Swagger support for Google authentication in ASP.NET Core
I have an asp.net core api project and I want to be able to authenticate via google inside swagger. This is how I add the authentication services:
builder.Services
.AddAuthentication()
.AddCookie()
.AddGoogle();
This is the options setup class for "AuthenticationOptions":
public sealed class AuthenticationOptionsSetup
: IConfigureOptions<AuthenticationOptions>
{
public void Configure(AuthenticationOptions options)
{
options.DefaultScheme = CookieAuthenticationDefaults.AuthenticationScheme;
options.DefaultChallengeScheme = GoogleDefaults.AuthenticationScheme;
}
}
The options setup class for "GoogleOptions":
public sealed class GoogleOptionsSetup(IConfiguration configuration)
: IConfigureNamedOptions<GoogleOptions>
{
public void Configure(GoogleOptions options)
{
options.ClientId = configuration[GoogleOAuthSettings.ClientIdName]!;
options.ClientSecret = configuration[GoogleOAuthSettings.ClientSecretName]!;
options.SaveTokens = true;
}
public void Configure(string? name, GoogleOptions options) => Configure(options);
}
The configuration of my "SwaggerGenOptions":
options.AddSecurityDefinition(
SecurityDefinitionName,
new OpenApiSecurityScheme
{
Type = SecuritySchemeType.OAuth2,
Flows = new()
{
AuthorizationCode = new()
{
AuthorizationUrl = new(GoogleDefaults.AuthorizationEndpoint),
TokenUrl = new(GoogleDefaults.TokenEndpoint),
Scopes = GoogleOAuthSettings.Scopes
}
}
});
options.AddSecurityRequirement(new()
{
{
new OpenApiSecurityScheme
{
Reference = new OpenApiReference
{
Type = ReferenceType.SecurityScheme,
Id = SecurityDefinitionName
}
},
new List<string>()
}
});
options.OperationFilter<AuthorizationOperationFilter>();
And the "AuthorizationOperationFilter" class:
public sealed class AuthorizationOperationFilter : IOperationFilter
{
private const string SecurityDefinitionName = "google_auth";
public void Apply(OpenApiOperation operation, OperationFilterContext context)
{
operation.Responses.Add("401", new OpenApiResponse { Description = "Unauthorized" });
operation.Responses.Add("403", new OpenApiResponse { Description = "Forbidden" });
operation.Security = new List<OpenApiSecurityRequirement>
{
new()
{
{
new OpenApiSecurityScheme
{
Reference = new OpenApiReference
{
Type = ReferenceType.SecurityScheme,
Id = SecurityDefinitionName
}
},
new List<string>()
}
}
};
}
}
Also, this is my swagger UI options:
options.OAuthAppName(GoogleDefaults.DisplayName);
options.OAuthClientId(configuration[GoogleOAuthSettings.ClientIdName]!);
options.OAuthClientSecret(configuration[GoogleOAuthSettings.ClientSecretName]!);
options.OAuthScopes([.. GoogleOAuthSettings.Scopes.Keys]);
The problem is when I click the "Authorize" button in swagger page, I am redirected to google login page and after that, redirected back to my swagger page and everything seems to be working.
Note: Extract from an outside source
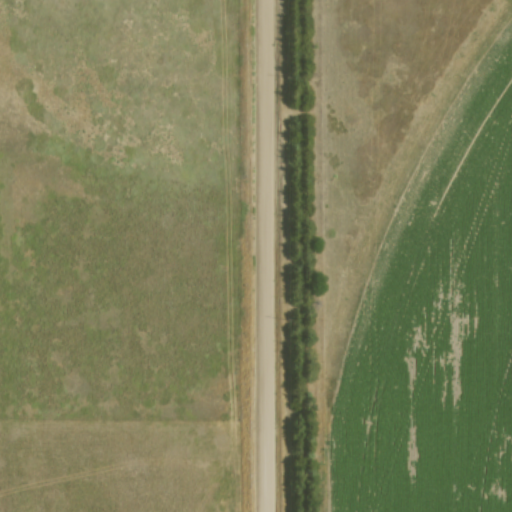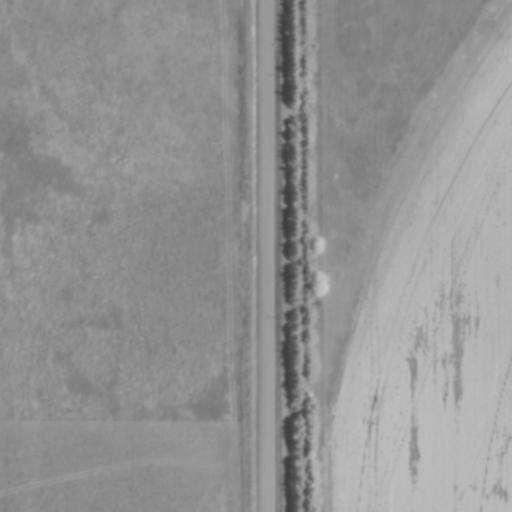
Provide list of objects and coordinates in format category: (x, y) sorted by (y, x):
road: (259, 255)
crop: (439, 330)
Now, if I call a protected api via clicking the "Execute" button on swagger page, it returns "Undocumented, but if I enter the address of that api in my search bar and hit enter, The api is called properly and I am authorized.
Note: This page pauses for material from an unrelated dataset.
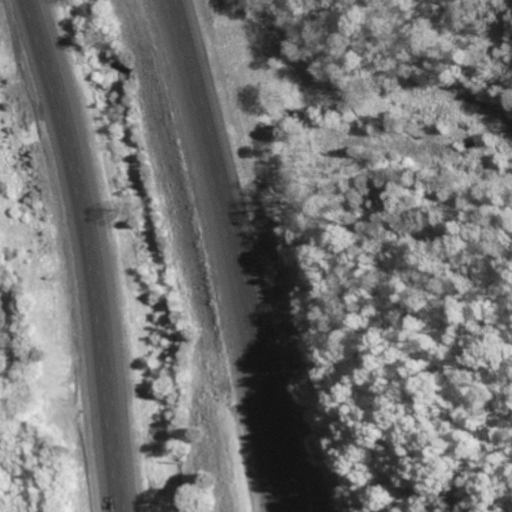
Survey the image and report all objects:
road: (83, 252)
road: (243, 254)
As shown in the capture, I am apparently authorized but it does not work.
What am I missing ?
So, I finally learned what was wrong with my approach. First of all, Apparently, swagger extracts the access token by default, not the ID token which is a JWT and the one I need. Also, in my case which is a web application that will eventually have a front-end, fetching the ID token is the responsibility of front-end as there are available tools and libraries apparently provided by google to achieve this. So now, instead of worrying about google authentication, I added regular JWT authentication to my APIs and my login API that allows anonymous, simply receives a JWT ID token from query and uses it to issue it's own JWT.